Lynching in the Era of Modi-Shah led BJP
Since the political successes of BJP under Modi, India is witnessing not only a degradation of institutions of democratic governance, but also degradation of public morals. The more people show acceptance of the current style of aggressive bravado and blatant use of lies and abuse in public discourse, more they become insensitive to others; and then they also become more likely to turn into brutes at any opportunity of lynching.
The mindset of plain bigotry to avoid a cab driven by a Muslim or not to be serviced by a Muslim delivery boy to lynching; the other on the basis of rumours runs exactly opposite to the famed Indian value of Vasudhaiva Kutumbakam (the world is my family), which PM Modi declared as a guiding principle of his government. Refusal to take note of, or delayed condemnation of sectarian violence, by those in positions of power, signal tolerance of such activity.

→ **Stored data**
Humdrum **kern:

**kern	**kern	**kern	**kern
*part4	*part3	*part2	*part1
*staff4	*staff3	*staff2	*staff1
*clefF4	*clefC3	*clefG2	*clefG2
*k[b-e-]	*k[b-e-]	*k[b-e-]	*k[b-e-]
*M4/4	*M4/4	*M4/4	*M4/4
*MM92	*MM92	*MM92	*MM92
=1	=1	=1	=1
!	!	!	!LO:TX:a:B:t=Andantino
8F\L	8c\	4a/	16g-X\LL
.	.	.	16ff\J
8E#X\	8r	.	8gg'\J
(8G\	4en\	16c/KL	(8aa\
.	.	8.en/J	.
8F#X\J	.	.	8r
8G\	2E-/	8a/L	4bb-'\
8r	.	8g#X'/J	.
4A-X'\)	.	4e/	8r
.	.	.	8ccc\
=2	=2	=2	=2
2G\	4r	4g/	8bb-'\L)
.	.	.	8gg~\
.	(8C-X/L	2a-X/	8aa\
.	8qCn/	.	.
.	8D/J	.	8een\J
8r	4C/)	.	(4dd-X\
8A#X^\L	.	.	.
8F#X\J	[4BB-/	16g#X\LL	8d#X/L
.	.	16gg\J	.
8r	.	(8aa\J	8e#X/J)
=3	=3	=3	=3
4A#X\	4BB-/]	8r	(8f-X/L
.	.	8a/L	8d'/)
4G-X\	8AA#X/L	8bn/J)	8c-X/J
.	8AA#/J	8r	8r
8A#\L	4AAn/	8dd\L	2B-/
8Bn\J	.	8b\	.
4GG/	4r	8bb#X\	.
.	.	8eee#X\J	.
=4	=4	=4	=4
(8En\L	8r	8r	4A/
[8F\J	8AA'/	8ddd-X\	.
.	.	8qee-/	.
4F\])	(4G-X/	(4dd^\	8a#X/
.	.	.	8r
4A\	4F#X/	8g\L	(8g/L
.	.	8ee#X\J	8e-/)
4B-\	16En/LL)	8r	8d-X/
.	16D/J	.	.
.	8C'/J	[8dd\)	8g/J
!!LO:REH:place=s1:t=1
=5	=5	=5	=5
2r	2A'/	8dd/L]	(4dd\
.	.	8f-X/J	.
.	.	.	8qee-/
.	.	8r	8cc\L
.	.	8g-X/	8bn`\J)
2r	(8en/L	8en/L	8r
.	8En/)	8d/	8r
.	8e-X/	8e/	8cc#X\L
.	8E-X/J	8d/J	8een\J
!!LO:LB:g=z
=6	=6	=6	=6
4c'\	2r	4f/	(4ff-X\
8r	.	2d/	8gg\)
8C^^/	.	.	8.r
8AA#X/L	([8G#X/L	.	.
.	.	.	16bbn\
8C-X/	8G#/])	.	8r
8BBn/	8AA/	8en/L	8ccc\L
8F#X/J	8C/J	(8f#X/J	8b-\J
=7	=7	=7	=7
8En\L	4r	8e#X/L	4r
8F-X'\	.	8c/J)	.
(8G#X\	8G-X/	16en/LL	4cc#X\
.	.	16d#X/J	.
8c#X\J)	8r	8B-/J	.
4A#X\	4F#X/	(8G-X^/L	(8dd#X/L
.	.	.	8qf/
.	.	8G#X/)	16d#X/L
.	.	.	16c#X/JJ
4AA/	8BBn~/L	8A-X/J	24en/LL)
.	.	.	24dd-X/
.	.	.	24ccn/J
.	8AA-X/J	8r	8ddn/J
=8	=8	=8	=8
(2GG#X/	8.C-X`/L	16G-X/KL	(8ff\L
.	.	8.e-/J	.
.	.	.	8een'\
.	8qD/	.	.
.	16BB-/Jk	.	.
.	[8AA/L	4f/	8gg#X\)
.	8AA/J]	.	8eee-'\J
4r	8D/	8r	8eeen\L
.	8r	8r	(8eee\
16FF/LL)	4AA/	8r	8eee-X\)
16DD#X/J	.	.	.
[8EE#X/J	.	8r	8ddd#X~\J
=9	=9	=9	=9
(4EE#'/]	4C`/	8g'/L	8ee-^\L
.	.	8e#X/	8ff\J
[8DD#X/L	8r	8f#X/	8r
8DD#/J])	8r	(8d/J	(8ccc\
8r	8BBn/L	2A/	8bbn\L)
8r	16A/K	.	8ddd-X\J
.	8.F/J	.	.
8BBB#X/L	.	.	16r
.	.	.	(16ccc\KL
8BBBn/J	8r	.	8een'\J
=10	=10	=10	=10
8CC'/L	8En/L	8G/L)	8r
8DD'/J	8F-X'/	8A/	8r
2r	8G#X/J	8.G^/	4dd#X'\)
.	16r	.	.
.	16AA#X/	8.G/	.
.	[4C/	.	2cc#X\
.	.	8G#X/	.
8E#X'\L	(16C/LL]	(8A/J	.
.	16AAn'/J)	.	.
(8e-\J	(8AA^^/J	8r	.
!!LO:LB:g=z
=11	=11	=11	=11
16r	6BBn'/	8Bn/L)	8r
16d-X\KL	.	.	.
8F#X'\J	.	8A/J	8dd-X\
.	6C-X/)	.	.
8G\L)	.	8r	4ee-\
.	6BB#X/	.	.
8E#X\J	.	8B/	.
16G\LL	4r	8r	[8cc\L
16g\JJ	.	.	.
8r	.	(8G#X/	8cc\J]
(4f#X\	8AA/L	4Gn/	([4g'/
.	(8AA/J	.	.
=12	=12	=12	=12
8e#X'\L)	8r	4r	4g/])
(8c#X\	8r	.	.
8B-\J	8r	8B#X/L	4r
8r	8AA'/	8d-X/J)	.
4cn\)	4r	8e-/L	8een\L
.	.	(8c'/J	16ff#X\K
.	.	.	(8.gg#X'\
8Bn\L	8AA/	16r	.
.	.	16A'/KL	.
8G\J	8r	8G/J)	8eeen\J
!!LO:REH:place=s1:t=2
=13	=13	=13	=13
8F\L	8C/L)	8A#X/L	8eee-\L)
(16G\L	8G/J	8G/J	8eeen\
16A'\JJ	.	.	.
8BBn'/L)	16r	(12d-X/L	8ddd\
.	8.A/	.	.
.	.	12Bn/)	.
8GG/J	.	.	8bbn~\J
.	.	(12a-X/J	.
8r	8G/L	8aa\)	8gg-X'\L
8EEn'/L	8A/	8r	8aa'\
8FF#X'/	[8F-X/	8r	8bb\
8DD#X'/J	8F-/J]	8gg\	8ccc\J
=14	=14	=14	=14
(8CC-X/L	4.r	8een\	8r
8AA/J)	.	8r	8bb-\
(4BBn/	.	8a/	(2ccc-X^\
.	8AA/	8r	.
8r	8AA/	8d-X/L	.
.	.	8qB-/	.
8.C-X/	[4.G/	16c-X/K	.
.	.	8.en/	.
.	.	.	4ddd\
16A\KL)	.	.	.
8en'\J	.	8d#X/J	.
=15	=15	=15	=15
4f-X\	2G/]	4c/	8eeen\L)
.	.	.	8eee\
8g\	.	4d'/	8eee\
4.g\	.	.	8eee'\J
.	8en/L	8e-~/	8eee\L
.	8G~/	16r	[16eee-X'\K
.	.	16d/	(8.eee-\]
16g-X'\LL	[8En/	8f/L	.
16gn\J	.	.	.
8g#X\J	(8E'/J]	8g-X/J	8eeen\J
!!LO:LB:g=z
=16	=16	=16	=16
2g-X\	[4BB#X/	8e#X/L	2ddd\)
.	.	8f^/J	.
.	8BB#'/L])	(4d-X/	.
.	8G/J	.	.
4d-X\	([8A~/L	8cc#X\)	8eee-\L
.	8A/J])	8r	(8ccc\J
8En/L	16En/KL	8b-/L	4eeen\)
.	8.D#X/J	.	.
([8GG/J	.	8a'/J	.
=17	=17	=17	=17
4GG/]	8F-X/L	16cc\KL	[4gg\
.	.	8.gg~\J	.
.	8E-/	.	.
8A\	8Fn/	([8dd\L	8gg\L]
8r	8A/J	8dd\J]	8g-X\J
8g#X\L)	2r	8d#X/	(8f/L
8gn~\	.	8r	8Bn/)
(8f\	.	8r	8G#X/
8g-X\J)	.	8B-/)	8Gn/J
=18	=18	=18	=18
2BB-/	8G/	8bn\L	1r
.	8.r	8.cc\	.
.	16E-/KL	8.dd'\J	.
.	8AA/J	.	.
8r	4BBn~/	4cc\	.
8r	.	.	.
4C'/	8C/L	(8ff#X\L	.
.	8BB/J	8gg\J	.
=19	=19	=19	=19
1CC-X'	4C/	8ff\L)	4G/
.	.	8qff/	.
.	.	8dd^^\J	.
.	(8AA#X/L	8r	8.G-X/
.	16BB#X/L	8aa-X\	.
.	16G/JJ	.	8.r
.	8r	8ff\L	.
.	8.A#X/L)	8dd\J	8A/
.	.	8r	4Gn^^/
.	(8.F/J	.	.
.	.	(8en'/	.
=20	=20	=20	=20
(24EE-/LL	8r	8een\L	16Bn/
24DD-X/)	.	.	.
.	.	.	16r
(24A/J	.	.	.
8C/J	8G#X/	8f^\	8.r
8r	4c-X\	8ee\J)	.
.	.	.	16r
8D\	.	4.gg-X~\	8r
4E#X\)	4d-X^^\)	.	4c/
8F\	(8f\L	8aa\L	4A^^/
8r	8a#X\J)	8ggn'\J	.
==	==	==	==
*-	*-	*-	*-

→ **EXERCISE 1**
According to the commentary on lynching, why do people become more likely to turn into brutes when a chance for lynching arises? Answer in one to three sentences.
→ **EXERCISE 2**
Carry the commentary on lynching forward from its last sentence.

→ **EXERCISE RESPONSE 1**
The more people accept the current style of aggressive bravado and the open use of lies and abuse in public discourse, the more insensitive they become to others. That insensitivity in turn makes them more likely to turn into brutes at any opportunity of lynching.

→ **EXERCISE RESPONSE 2**
The changing narrative in the Modi-Shah-Yogi era leads to Taj Mahal ceasing to be an architectural marvel and becoming a symbol of Muslim invasion and conquest. History and science become sites of communal contest, in which fact succumbs to mightier fiction or post-truths, causing planes to fly in ancient India, soaring over hospitals performing plastic surgery and producing test tube babies. Rana Pratap and Akbar undergo role reversals as to who defeated whom.
Every inter-faith marriage becomes an instance of love jihad. Love is turned into the fodder of hatred. The irony is that both the people who are lynching and who are lynched belong to the same strata of society — Lower middle class or poor.
In independent India, we saw this mob violence in its ugliest form in the 1984 killings of the innocent Sikhs in Delhi by the goons of Congress. Every political party encourages this mob violence.
Each political party criticises mob violence only when the ‘mob’ does not subscribe to their ideology or is not affiliated to them. And today, there is a natural, near-universal suspicion that the BJP is actually quite happy with the Hindu vote consolidation that Muslim hunting might bring about.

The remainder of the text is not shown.